163 S.E. 8 | W. Va. | 1932
This is an action by an automobile dealer to recover indemnity claimed to be due under the terms of a certain policy *505 in which the United States Casualty Company, in consideration of a stated premium, insured Allie Riddle, "the purchaser of an automobile from the Beckley Hudson-Essex Company, dealer, * * * against loss resulting directly and independently of all other causes from bodily injury effected solely through accidental means, and against loss resulting from sickness caused by disease" for a term of twelve months. Part I, of the policy, sets the indemnity at $54.70 per month; Part II provides, in case of disability caused by such injury or such sickness, for the payment of a monthly indemnity, from the date of the disability to the end of the contract period; and Part III provides, in case of death from accidental means, for payment of "an amount equal to the amount for which the company would have been liable for such monthly indemnity had the insured lived from the date of such injury to the date of the termination of this policy, less any indemnity paid under Part II hereof. * * * Indemnity under this policy for loss of life is payable to Beckley Hudson-Essex Company, creditor, herein called the beneficiary."
This writ is prosecuted from the action of the trial court in setting aside a verdict for the plaintiff, and awarding defendant a new trial.
Plaintiff holds to the position taken in the trial court, that it is entitled as beneficiary to recover $438.32, the whole amount for which the casualty company would have been liable had the insured lived from the date of injury to the date of the termination of the policy.
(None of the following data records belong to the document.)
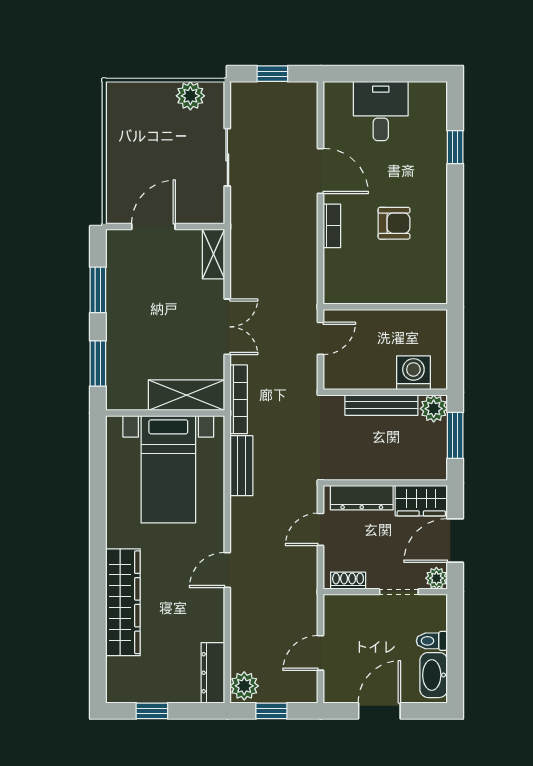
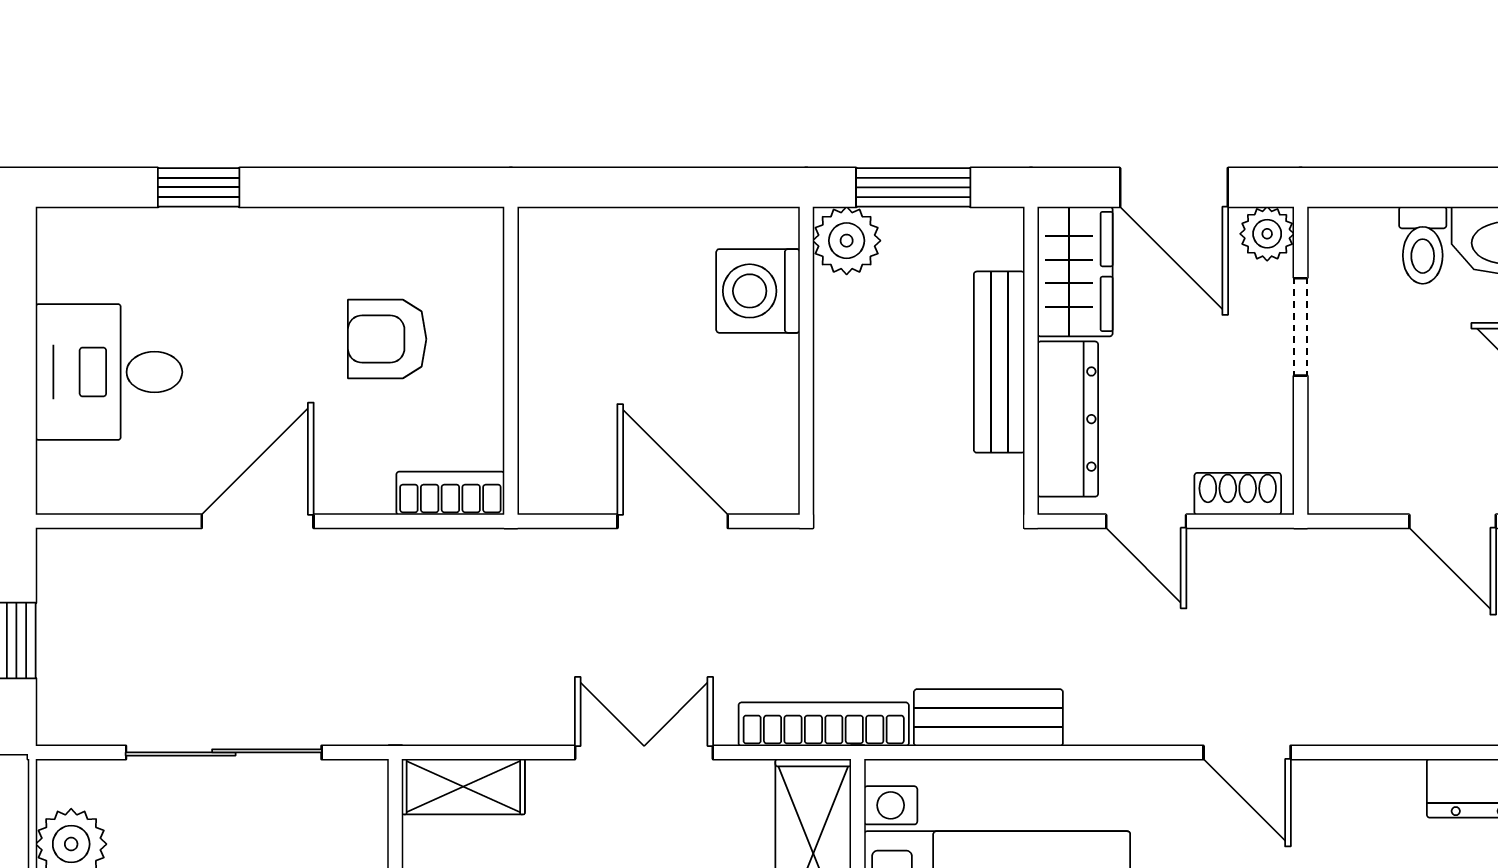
sliding door: (227, 157) -> (224, 752), width x1.37
armchair: (394, 223) -> (387, 339), turned -90
bookcase: (332, 226) -> (450, 493), moved
wall: (385, 307) -> (511, 361), moved
door: (321, 338) -> (673, 521), width x1.38
bench: (381, 405) -> (999, 362), moved
shoe rack: (348, 581) -> (1238, 494), moved, turned 90

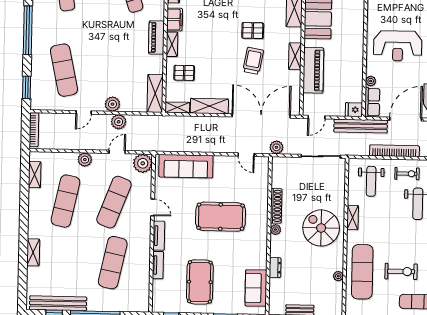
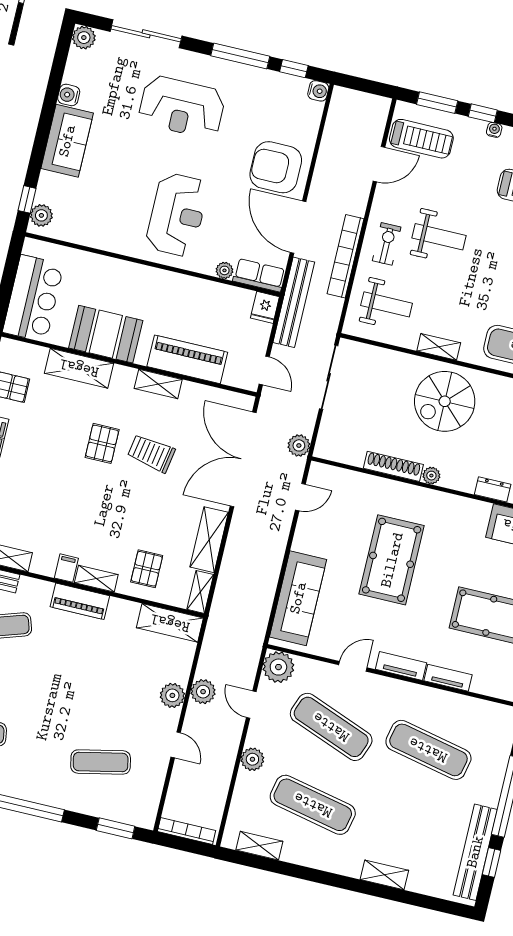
filing cabinet: (175, 20) -> (66, 568), width x0.50
exercise mat: (64, 70) -> (101, 762), width x0.73, depth x0.69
The defendant, however, insists that the word "creditor" limits its liability under the policy to the amount of the debt owing plaintiff at the time of the institution of the present action, which, according to plaintiff, amounts to $109.00.
The extent of liability in case of death, as set out in Part III, is unequivocal. But is plaintiff entitled to the full indemnity? This depends upon whether or not it is the unqualified beneficiary. To determine this we must look to the policy itself for the intention of the parties. The recital therein to the effect that insured had purchased a car from the plaintiff company, if standing alone, might be treated as merely *506 indicating an insurable interest. But that is not all, for the clause purporting to designate the beneficiary shows the insertion of the word "creditor" after plaintiff's name. Plaintiff contends that this also is merely indicative of an insurable interest; nothing more. However, we believe that the word "creditor" under the particular contract limits plaintiff's right to the amount due as creditor at the time of suit. This we think is borne out by other provisions in the policy. One is to the effect that indemnity for loss of life of insured is payable to the beneficiary, if surviving the insured, and otherwise to the estate of the insured. In another the insured retained the right to change the beneficiary, without the consent of the person originally named in the policy, as such. Insured was purchasing a car. His real purpose, according to our interpretation of the contract, was to provide against the contingency of having a car (upon which he had already made a substantial investment) repossessed for failure to make payments, should he, through accident, become disabled. In case of death, the indemnity would satisfy the remaining payments, thereby augmenting the value of his estate to the value of the automobile. If perchance the car had been paid for, then the estate would be entitled to the full indemnity. So far as the policy discloses plaintiff's interest therein was, during the life of the insured, dependent upon the latter's will.
From the record it appears that the car was repossessed and resold sometime after insured's death, and that there was only $109.00, if anything, due to plaintiff on the purchase price at the institution of this action. Its interest is limited to the debt actually due, whatever the amount. Its relationship to the policy is somewhat analagous to that of a mortgagee in a fire policy where loss, if any, is payable to him as his interest may appear. The reference to "Beckley Hudson-Essex Company, creditor" is nothing more than a conditional appointment that on contingency some portion of the indemnity shall go to it; that is, if any of the debt remains unpaid.
It is a general rule that where one makes a contract giving another a beneficial interest, that other may sue. We have *507
a statute authorizing one to proceed in his own name upon a covenant or promise made by a third party for his sole benefit. Code 1931,
In view of our interpretation of the contract, and the admission on the part of plaintiff that only $109.00 is due on the debt, it cannot be said that he stands in the shoes of a beneficiary, such as is entitled to bring an action at law on an insurance policy. Code 1931,
The remaining assignment of eror involves the question of whether or not Allie Riddle's death resulted directly and independently of all other causes from bodily injury effected solely through accidental means. The question thus raised has been fully discussed recently by this court. Tabor v.Commercial Casualty Co.,
We therefore reverse the trial court on the procedural question and dismiss the case, with leave to the plaintiff to take such further action as he may be advised.